> _Work request_
Scan the records for the word "space". Return each line where it is found.

> _Data provided_
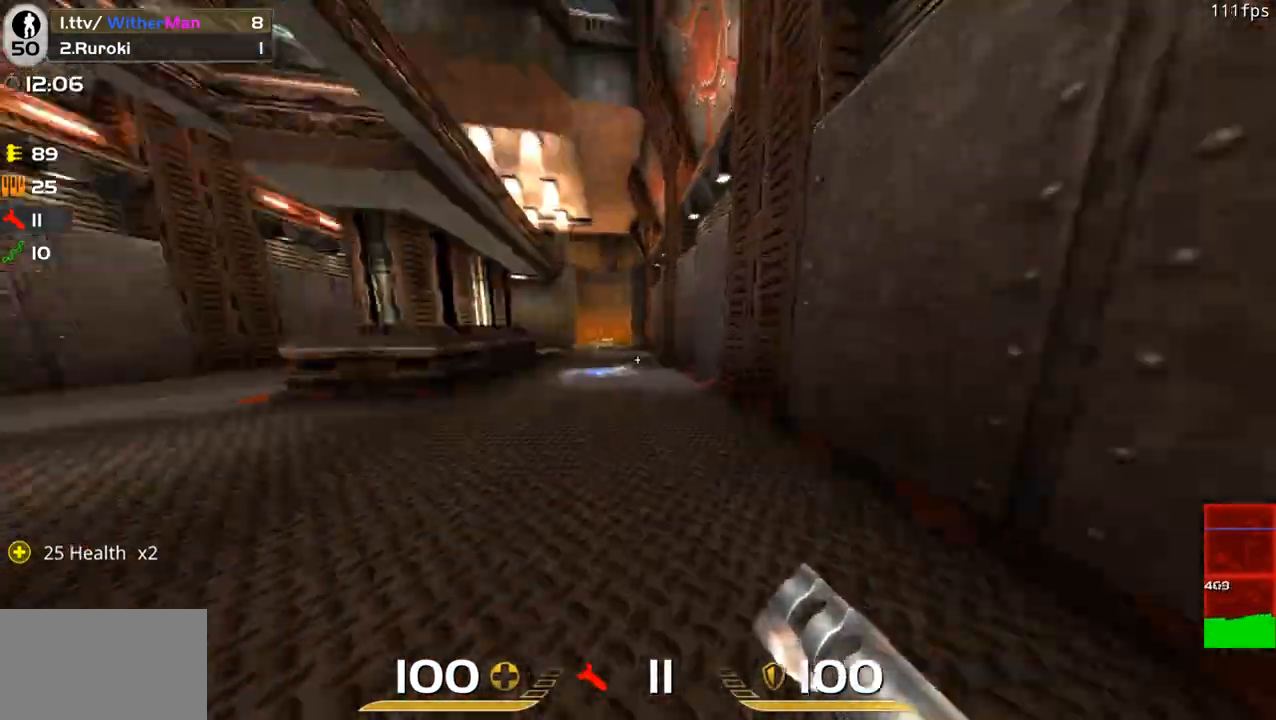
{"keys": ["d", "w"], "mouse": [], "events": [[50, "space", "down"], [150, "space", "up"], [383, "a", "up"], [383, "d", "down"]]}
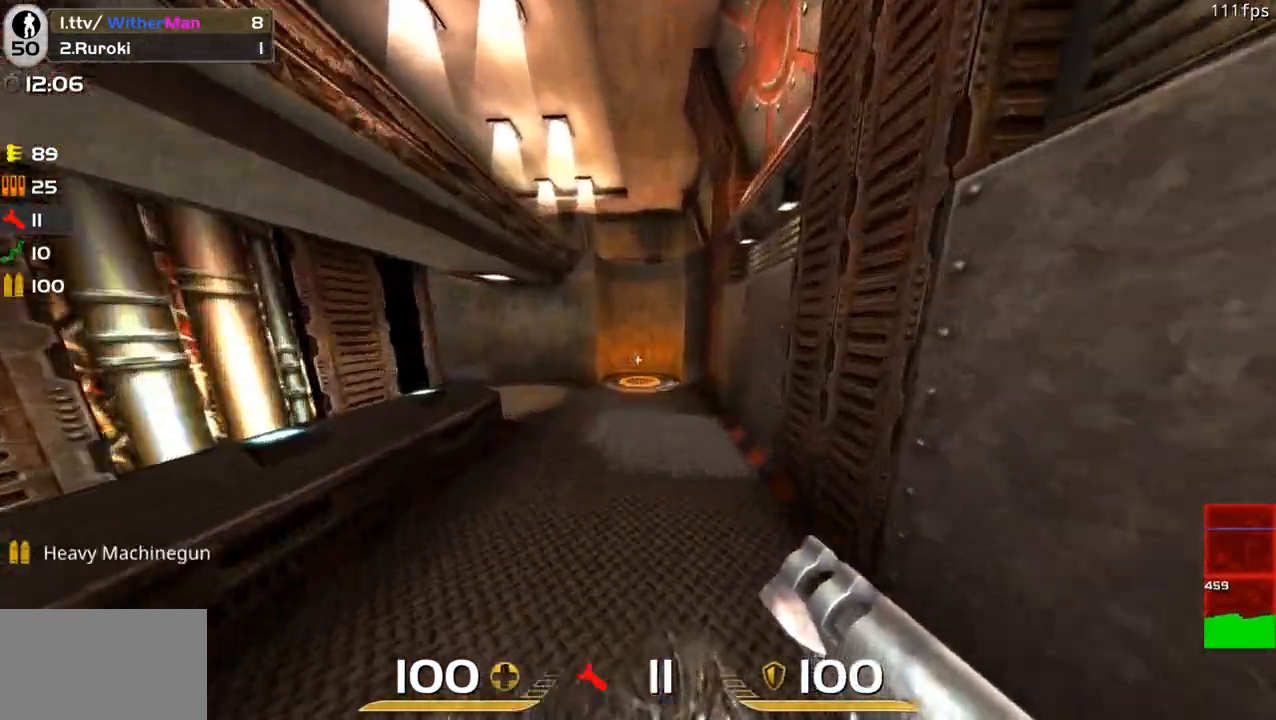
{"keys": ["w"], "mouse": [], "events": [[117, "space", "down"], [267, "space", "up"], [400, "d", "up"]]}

--

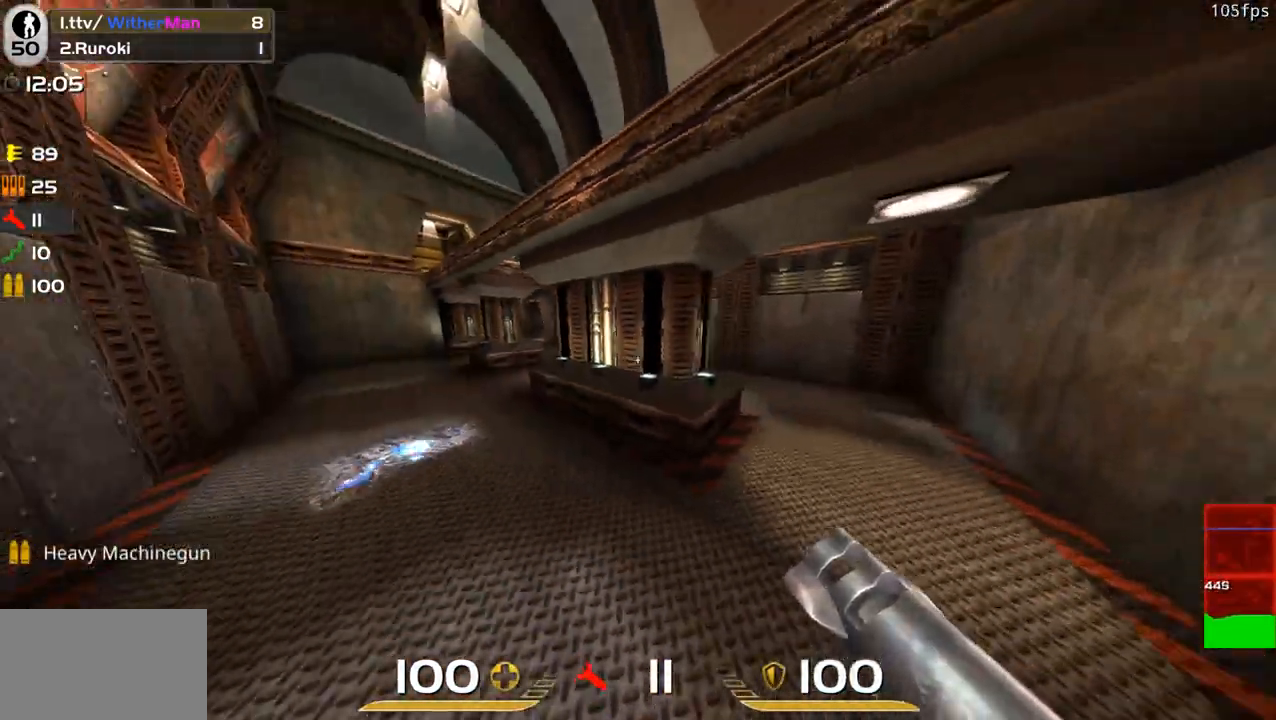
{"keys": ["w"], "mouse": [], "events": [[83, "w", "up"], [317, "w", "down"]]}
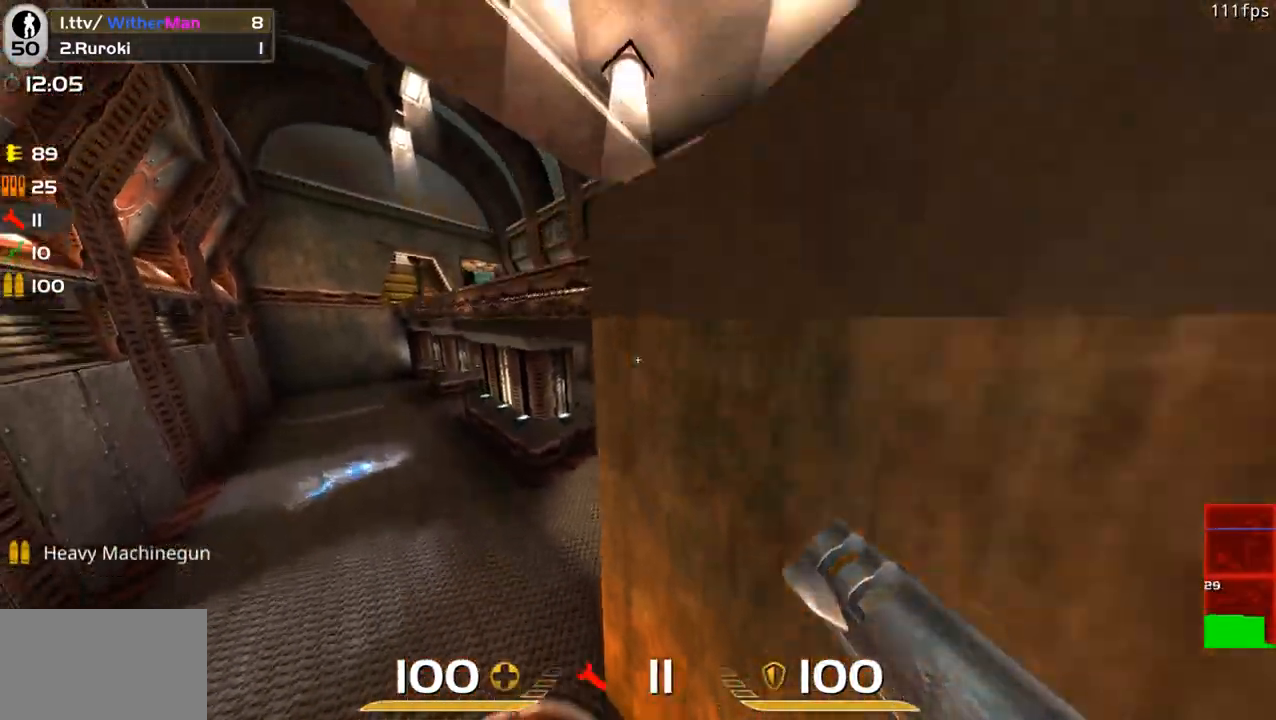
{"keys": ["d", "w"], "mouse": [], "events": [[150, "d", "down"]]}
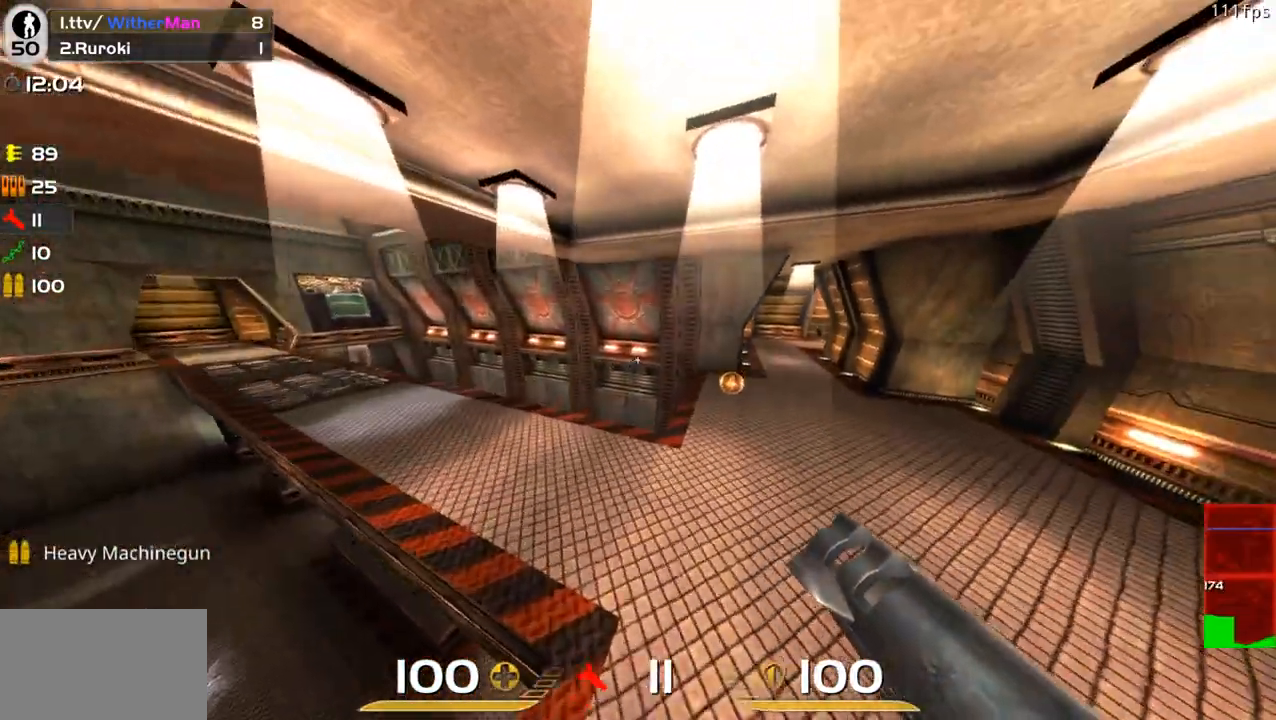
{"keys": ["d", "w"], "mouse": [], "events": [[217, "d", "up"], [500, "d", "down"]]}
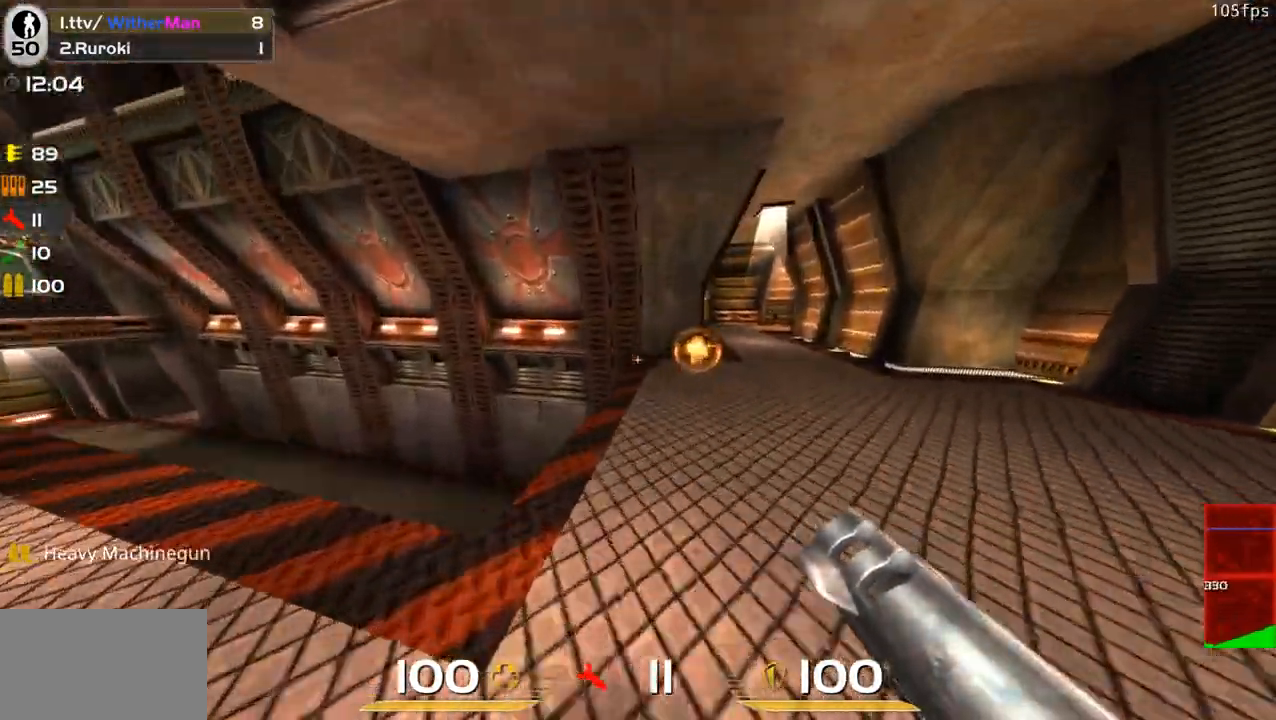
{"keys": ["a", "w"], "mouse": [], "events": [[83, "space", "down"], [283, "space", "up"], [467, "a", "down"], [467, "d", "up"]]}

> _Result of the task_
{"keys": ["d", "w"], "mouse": [], "events": [[50, "space", "down"], [150, "space", "up"], [383, "a", "up"], [383, "d", "down"]]}
{"keys": ["w"], "mouse": [], "events": [[117, "space", "down"], [267, "space", "up"], [400, "d", "up"]]}
{"keys": ["a", "w"], "mouse": [], "events": [[83, "space", "down"], [283, "space", "up"], [467, "a", "down"], [467, "d", "up"]]}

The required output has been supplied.